- **Written exercise**: Copy every line of each of the following entries without changing anything.
==== Given records
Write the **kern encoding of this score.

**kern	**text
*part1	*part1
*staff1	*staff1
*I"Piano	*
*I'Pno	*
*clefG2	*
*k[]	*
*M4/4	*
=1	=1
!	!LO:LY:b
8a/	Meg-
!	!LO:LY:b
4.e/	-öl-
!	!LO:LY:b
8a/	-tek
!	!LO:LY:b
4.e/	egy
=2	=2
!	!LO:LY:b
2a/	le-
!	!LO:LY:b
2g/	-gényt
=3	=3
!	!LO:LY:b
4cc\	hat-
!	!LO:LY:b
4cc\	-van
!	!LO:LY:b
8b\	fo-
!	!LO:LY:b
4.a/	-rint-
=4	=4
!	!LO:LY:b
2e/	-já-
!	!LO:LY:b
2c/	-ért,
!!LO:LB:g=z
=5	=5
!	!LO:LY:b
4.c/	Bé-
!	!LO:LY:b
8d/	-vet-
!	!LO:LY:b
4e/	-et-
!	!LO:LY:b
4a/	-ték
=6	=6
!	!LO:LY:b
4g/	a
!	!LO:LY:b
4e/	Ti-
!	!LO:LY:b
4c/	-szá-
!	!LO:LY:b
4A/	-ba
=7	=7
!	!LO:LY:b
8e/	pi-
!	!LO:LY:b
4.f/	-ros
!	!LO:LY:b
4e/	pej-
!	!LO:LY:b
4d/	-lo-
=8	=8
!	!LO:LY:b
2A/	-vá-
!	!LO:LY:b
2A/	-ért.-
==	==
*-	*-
========
- **Result of this exercise**:
Write the **kern encoding of this score.

**kern	**text
*part1	*part1
*staff1	*staff1
*I"Piano	*
*I'Pno	*
*clefG2	*
*k[]	*
*M4/4	*
=1	=1
!	!LO:LY:b
8a/	Meg-
!	!LO:LY:b
4.e/	-öl-
!	!LO:LY:b
8a/	-tek
!	!LO:LY:b
4.e/	egy
=2	=2
!	!LO:LY:b
2a/	le-
!	!LO:LY:b
2g/	-gényt
=3	=3
!	!LO:LY:b
4cc\	hat-
!	!LO:LY:b
4cc\	-van
!	!LO:LY:b
8b\	fo-
!	!LO:LY:b
4.a/	-rint-
=4	=4
!	!LO:LY:b
2e/	-já-
!	!LO:LY:b
2c/	-ért,
!!LO:LB:g=z
=5	=5
!	!LO:LY:b
4.c/	Bé-
!	!LO:LY:b
8d/	-vet-
!	!LO:LY:b
4e/	-et-
!	!LO:LY:b
4a/	-ték
=6	=6
!	!LO:LY:b
4g/	a
!	!LO:LY:b
4e/	Ti-
!	!LO:LY:b
4c/	-szá-
!	!LO:LY:b
4A/	-ba
=7	=7
!	!LO:LY:b
8e/	pi-
!	!LO:LY:b
4.f/	-ros
!	!LO:LY:b
4e/	pej-
!	!LO:LY:b
4d/	-lo-
=8	=8
!	!LO:LY:b
2A/	-vá-
!	!LO:LY:b
2A/	-ért.-
==	==
*-	*-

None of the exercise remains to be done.